● **DOCUMENT TEXT**
[Start of Attachment]
William W. Tait

William Walker Tait (born 1929) is an emeritus professor of philosophy at the University of Chicago, where he served as a faculty member from 1972 to 1996, and as department chair from 1981 to 1987.

Education and career

Tait received his B.A. from Lehigh University in 1952, and his Ph.D. from Yale University in 1958. Frederic Fitch served as his doctoral advisor.

Prior to teaching at Chicago he held positions at Stanford University from 1958 to 1964, the University of Illinois at Chicago from 1965 to 1971, and the University of Aarhus from 1971 to 1972. In 1966 he signed a tax resistance vow to protest the Vietnam War.[1] In 2002 he was elected as a Fellow of the American Academy of Arts and Sciences.[2][3]

Publications

  • Early analytic philosophy : Frege, Russell, Wittgenstein : essays in honor of Leonard Linsky / edited by William W. Tait. Chicago, Ill. : Open Court, c1997. vii, 291 p. : ill. ; 24 cm. ISBN 0-8126-9343-4 (cloth : alk. paper), ISBN 0-8126-9344-2 (pbk. : alk. paper)
[End of Attachment]
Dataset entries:
[Start of Attachment]
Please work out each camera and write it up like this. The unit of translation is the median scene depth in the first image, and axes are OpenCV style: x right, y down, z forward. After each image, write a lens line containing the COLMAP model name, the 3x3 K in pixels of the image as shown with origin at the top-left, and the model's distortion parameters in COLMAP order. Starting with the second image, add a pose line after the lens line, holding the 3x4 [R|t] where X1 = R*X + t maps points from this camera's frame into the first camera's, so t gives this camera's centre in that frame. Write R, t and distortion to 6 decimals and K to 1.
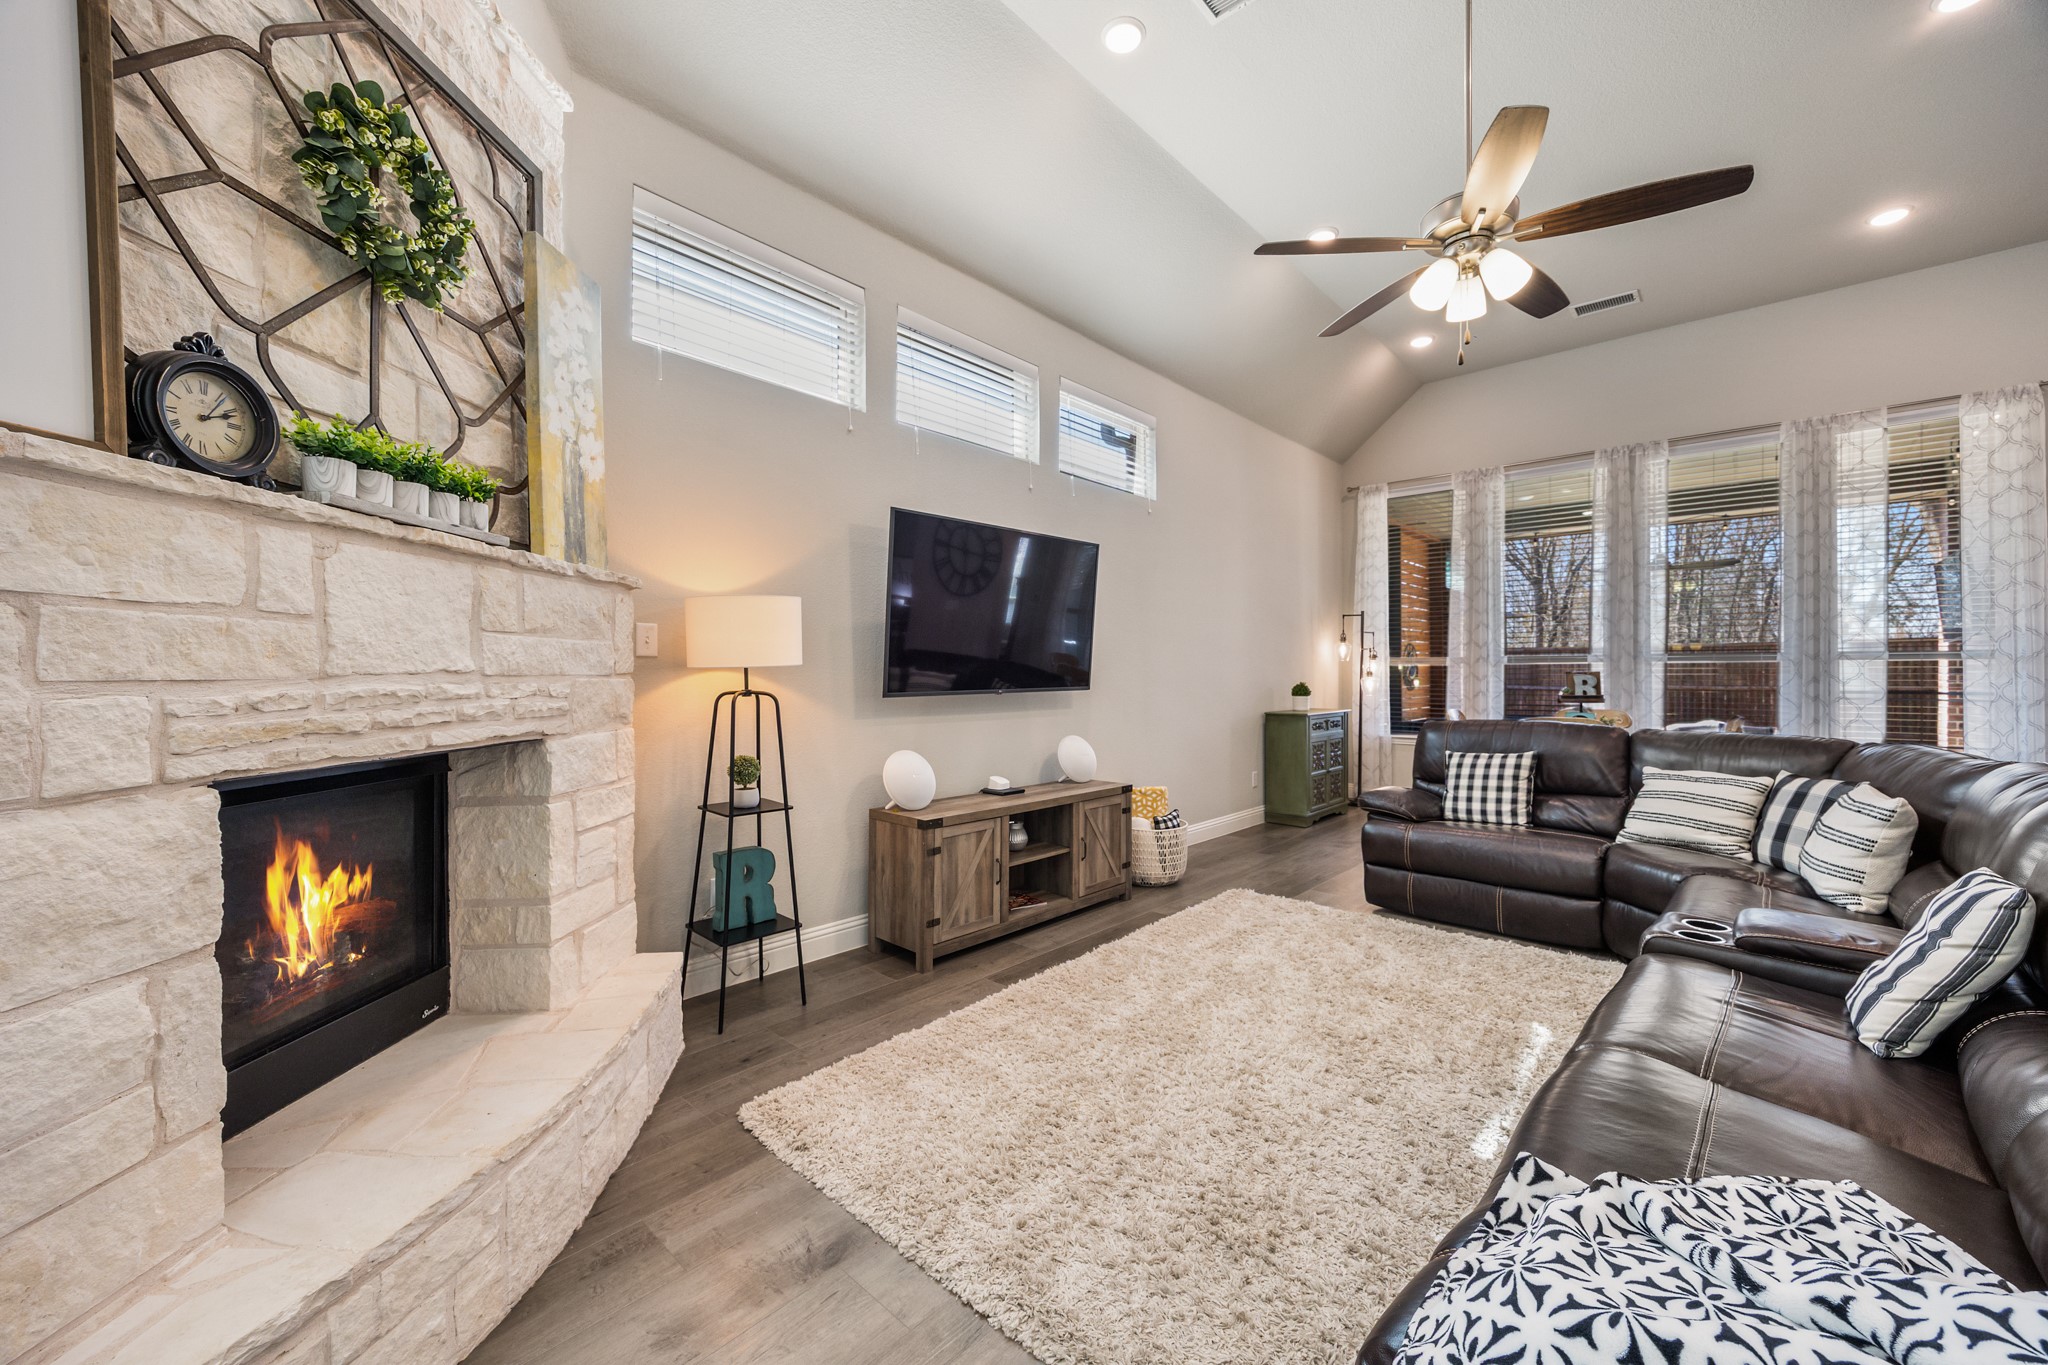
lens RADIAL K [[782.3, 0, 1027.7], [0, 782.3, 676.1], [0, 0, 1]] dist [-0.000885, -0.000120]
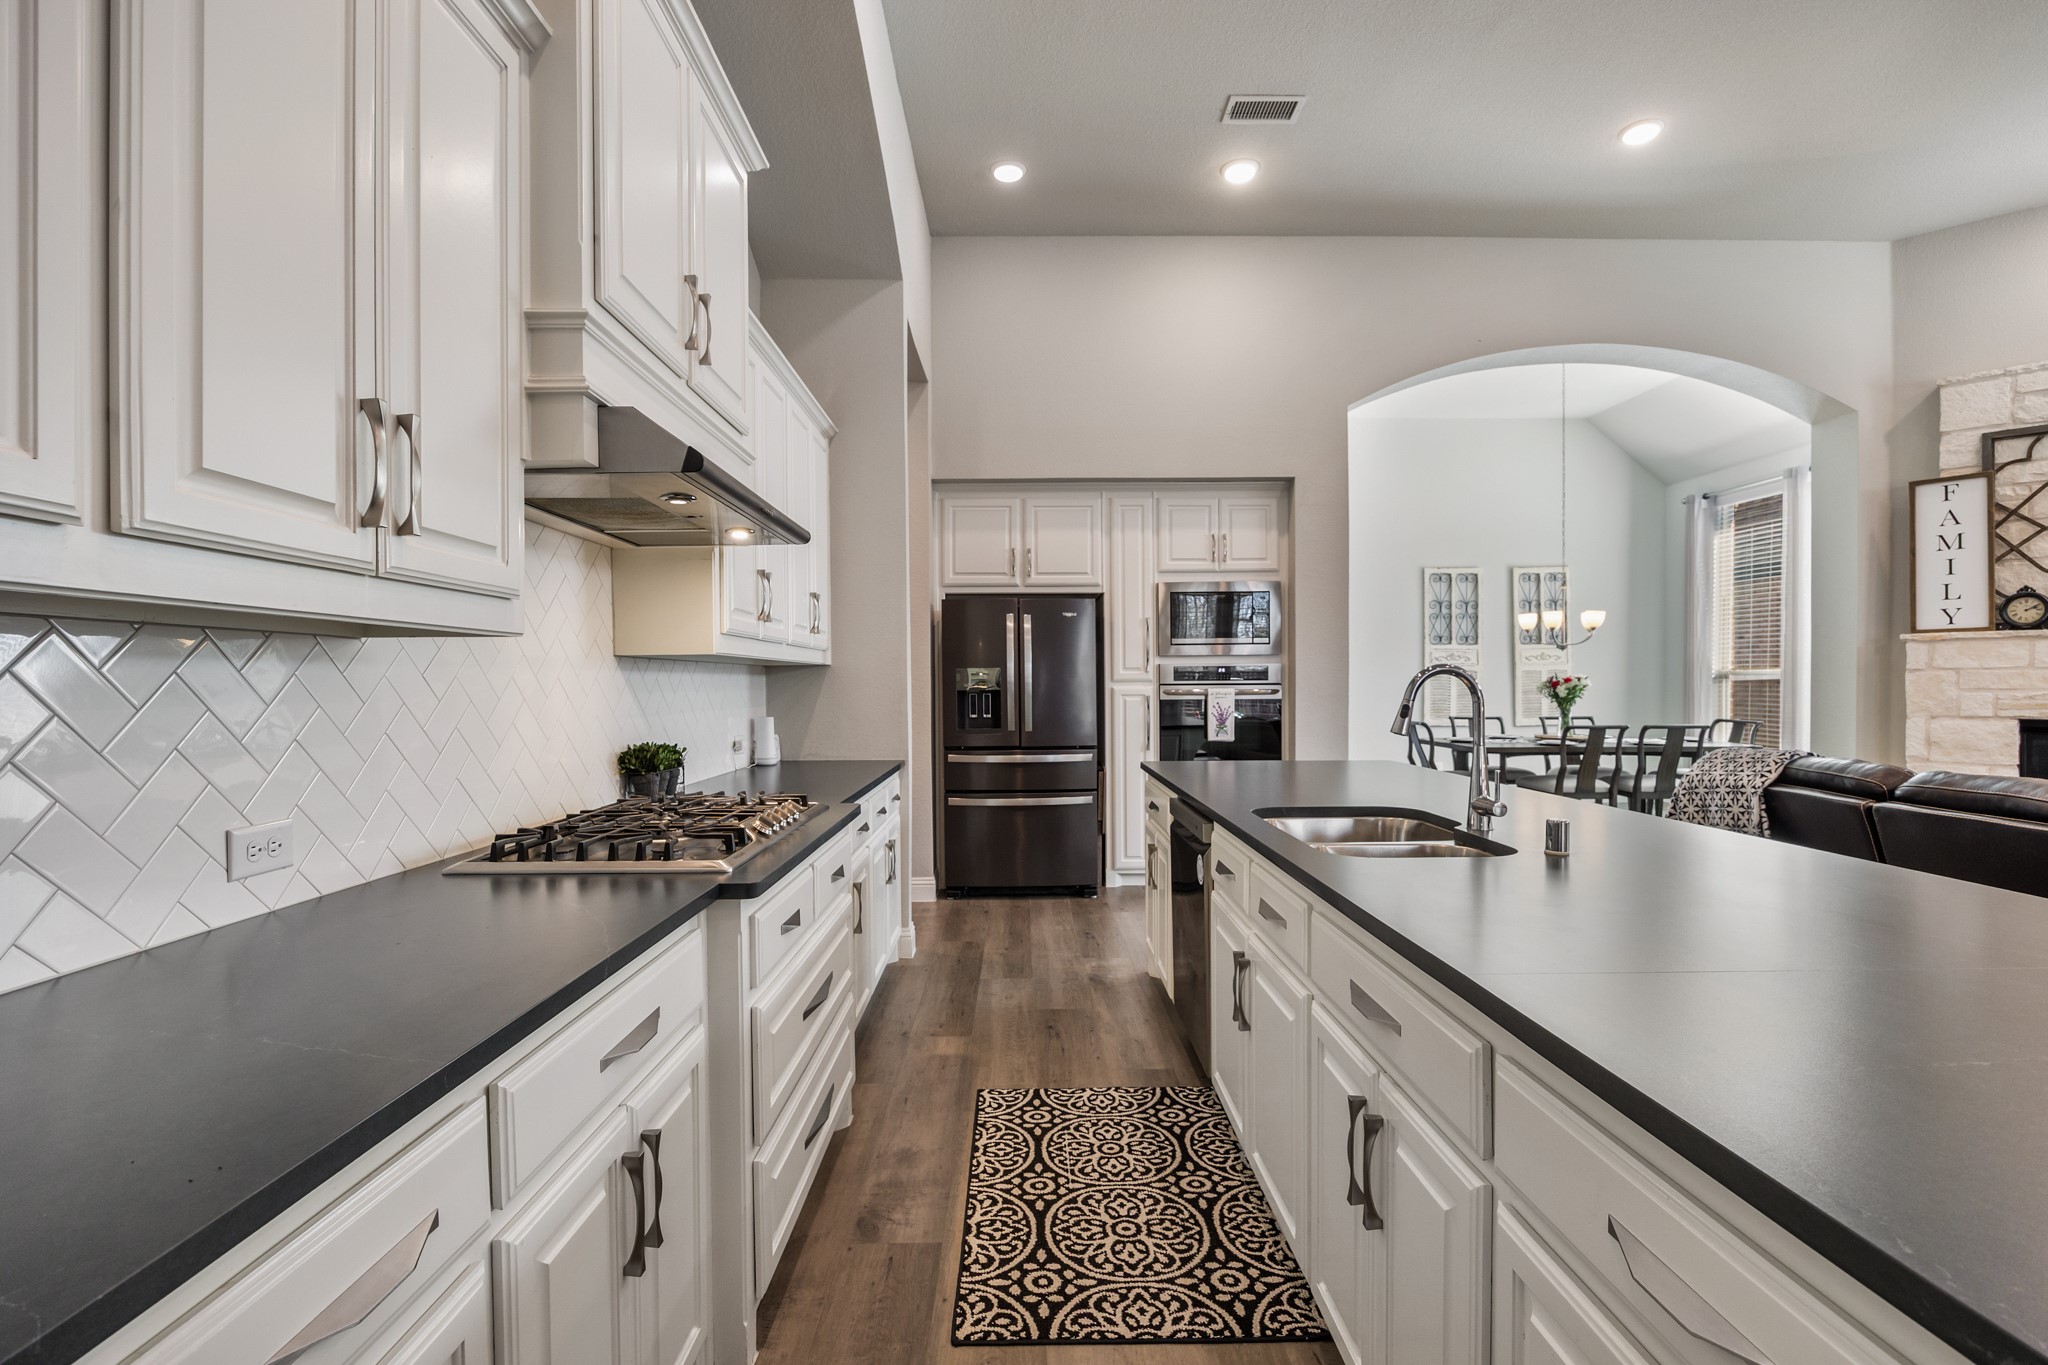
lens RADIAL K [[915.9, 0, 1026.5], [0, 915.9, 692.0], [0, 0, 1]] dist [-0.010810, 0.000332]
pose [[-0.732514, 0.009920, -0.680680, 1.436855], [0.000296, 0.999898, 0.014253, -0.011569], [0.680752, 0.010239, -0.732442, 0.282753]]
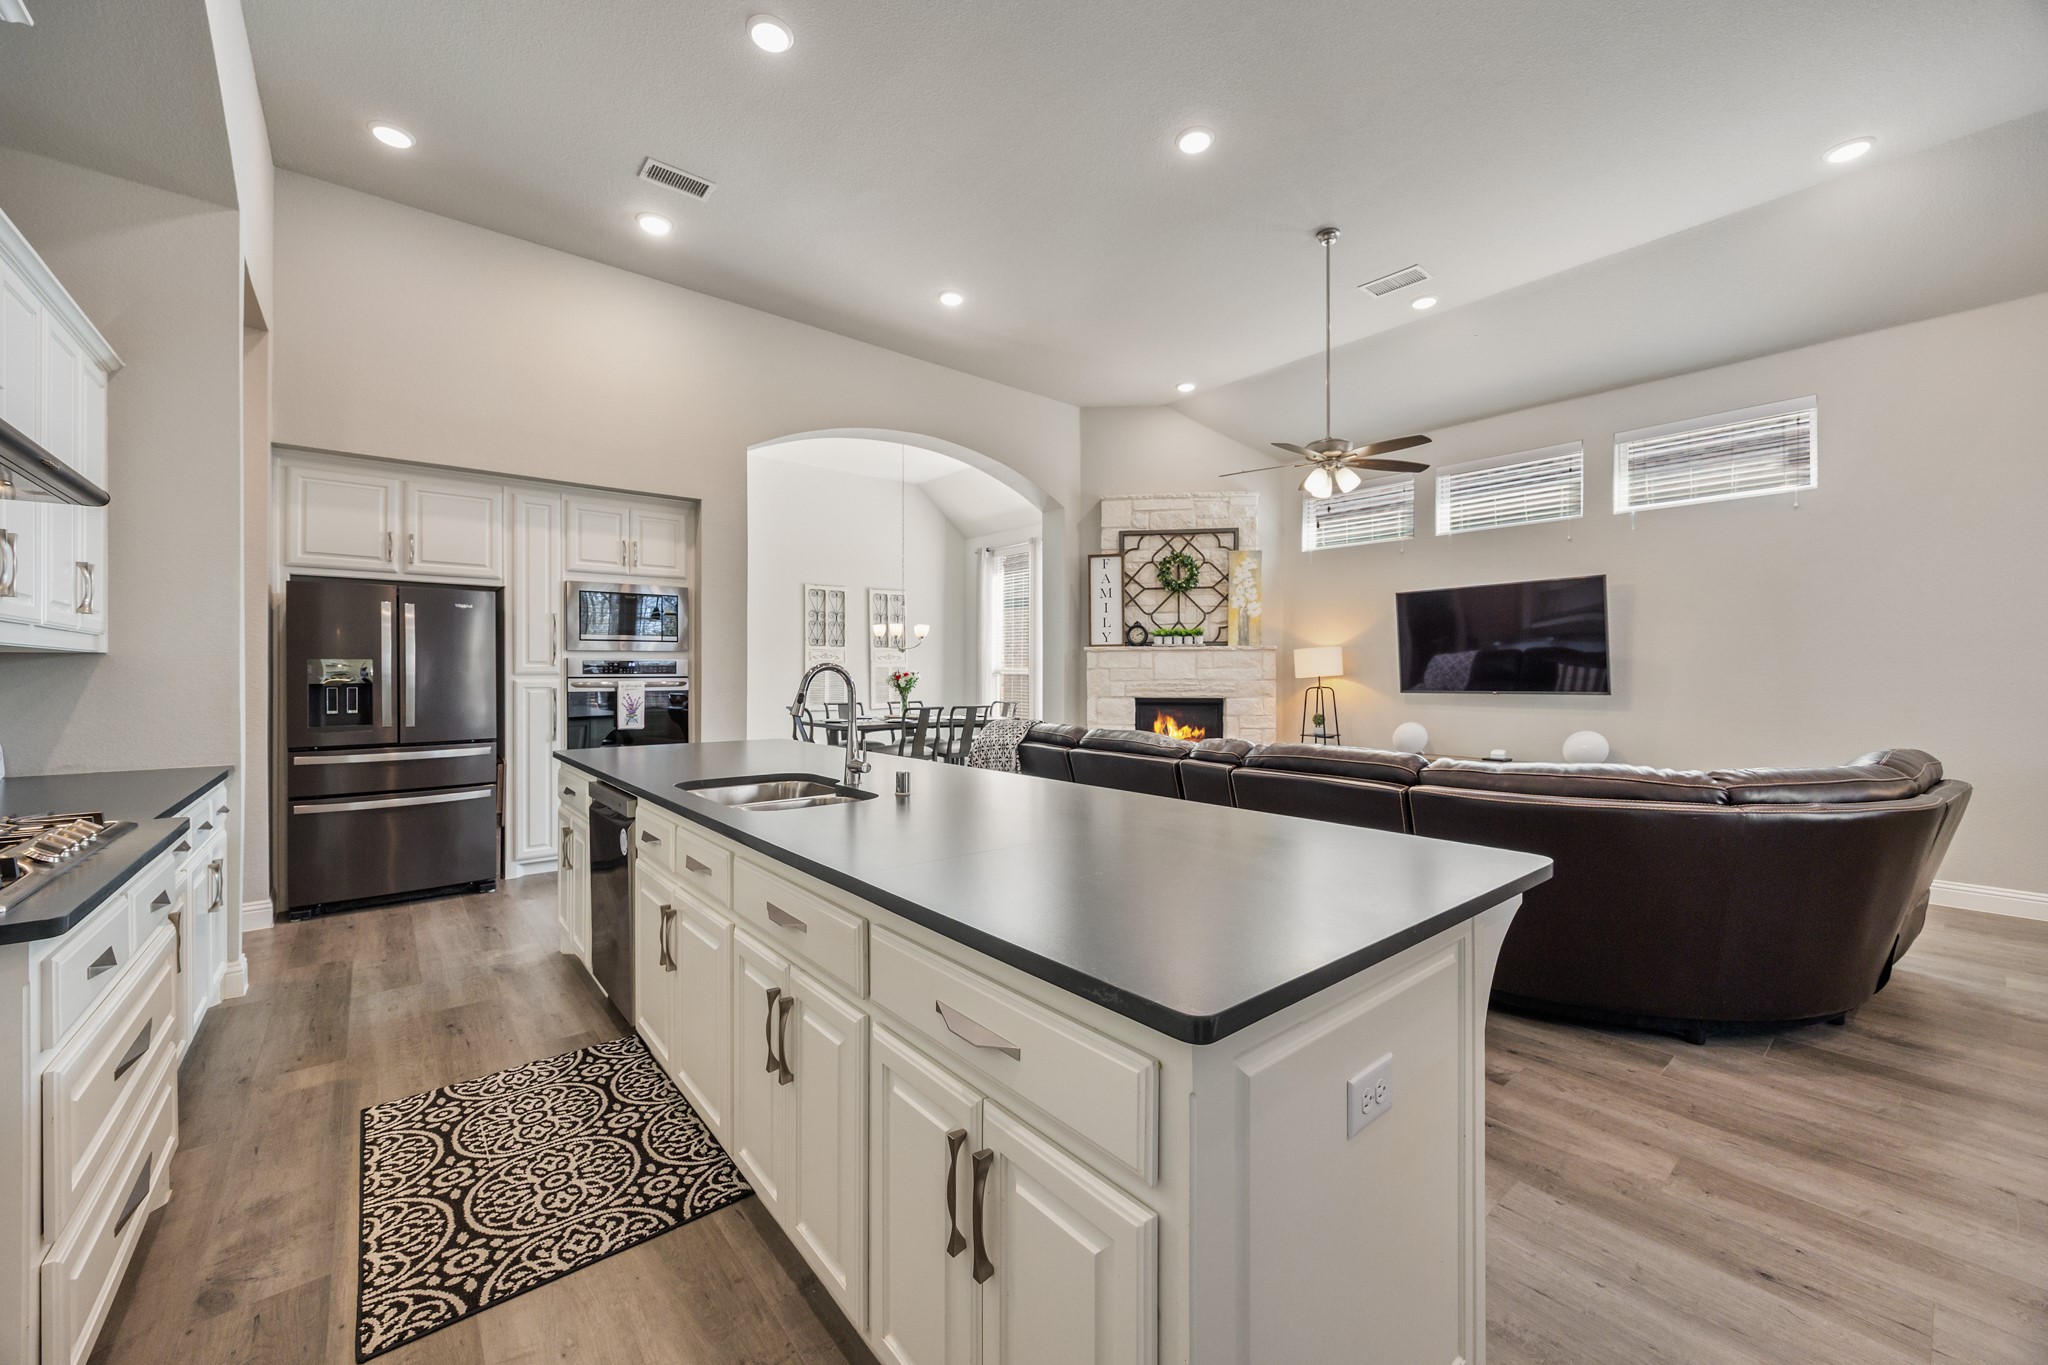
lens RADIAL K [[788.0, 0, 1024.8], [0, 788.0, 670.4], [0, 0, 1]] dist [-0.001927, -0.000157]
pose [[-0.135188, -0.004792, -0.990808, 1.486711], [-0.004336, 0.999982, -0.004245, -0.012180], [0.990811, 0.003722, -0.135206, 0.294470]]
[End of Attachment]
● **COMPLETE THE FOLLOWING**
1: Echo a passage of the Tait biography, beginning at the words "Education and career" and stopping after the words "(pbk. : alk. paper)".
2: Name every university mentioned in the Tait biography.
3: Answer these questions from the Tait biography:
(a) Who served as Tait's doctoral advisor?
(b) In what year was he elected a Fellow of the American Academy of Arts and Sciences?
(c) During which years was he department chair at the University of Chicago?
The items above are separate material and have no connection to the Tait biography.

● **EXERCISE RESULTS**
1:
Education and career

Tait received his B.A. from Lehigh University in 1952, and his Ph.D. from Yale University in 1958. Frederic Fitch served as his doctoral advisor.

Prior to teaching at Chicago he held positions at Stanford University from 1958 to 1964, the University of Illinois at Chicago from 1965 to 1971, and the University of Aarhus from 1971 to 1972. In 1966 he signed a tax resistance vow to protest the Vietnam War.[1] In 2002 he was elected as a Fellow of the American Academy of Arts and Sciences.[2][3]

Publications

  • Early analytic philosophy : Frege, Russell, Wittgenstein : essays in honor of Leonard Linsky / edited by William W. Tait. Chicago, Ill. : Open Court, c1997. vii, 291 p. : ill. ; 24 cm. ISBN 0-8126-9343-4 (cloth : alk. paper), ISBN 0-8126-9344-2 (pbk. : alk. paper)

2: University of Chicago, Lehigh University, Yale University, Stanford University, University of Illinois at Chicago, University of Aarhus

3:
(a) Frederic Fitch
(b) 2002
(c) 1981 to 1987